Data for analysis:
++++
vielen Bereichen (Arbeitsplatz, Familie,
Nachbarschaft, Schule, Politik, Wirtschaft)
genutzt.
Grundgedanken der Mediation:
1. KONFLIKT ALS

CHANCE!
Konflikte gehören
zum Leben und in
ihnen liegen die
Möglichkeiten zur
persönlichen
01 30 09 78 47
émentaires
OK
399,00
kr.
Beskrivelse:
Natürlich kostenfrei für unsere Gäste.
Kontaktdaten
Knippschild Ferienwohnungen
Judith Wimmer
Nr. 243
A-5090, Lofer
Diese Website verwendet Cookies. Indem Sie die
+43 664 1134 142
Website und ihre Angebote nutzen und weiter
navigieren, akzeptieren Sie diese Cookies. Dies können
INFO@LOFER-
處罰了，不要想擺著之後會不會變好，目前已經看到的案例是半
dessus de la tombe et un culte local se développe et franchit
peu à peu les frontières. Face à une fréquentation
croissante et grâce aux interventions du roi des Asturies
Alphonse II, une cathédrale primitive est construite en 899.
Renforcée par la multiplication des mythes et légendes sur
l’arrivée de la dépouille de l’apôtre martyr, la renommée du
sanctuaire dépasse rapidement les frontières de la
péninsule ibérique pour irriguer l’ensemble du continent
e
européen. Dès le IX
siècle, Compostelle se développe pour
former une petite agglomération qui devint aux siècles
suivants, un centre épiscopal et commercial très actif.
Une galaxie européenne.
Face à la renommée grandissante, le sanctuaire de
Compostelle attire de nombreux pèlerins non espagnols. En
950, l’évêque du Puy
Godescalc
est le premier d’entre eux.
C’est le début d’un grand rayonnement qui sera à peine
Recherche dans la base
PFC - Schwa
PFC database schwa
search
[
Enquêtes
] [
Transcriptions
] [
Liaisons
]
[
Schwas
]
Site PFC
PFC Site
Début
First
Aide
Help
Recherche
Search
++++
Task item:
Each line above that contains the string "développe" should be copied.

Exercise output:
dessus de la tombe et un culte local se développe et franchit
siècle, Compostelle se développe pour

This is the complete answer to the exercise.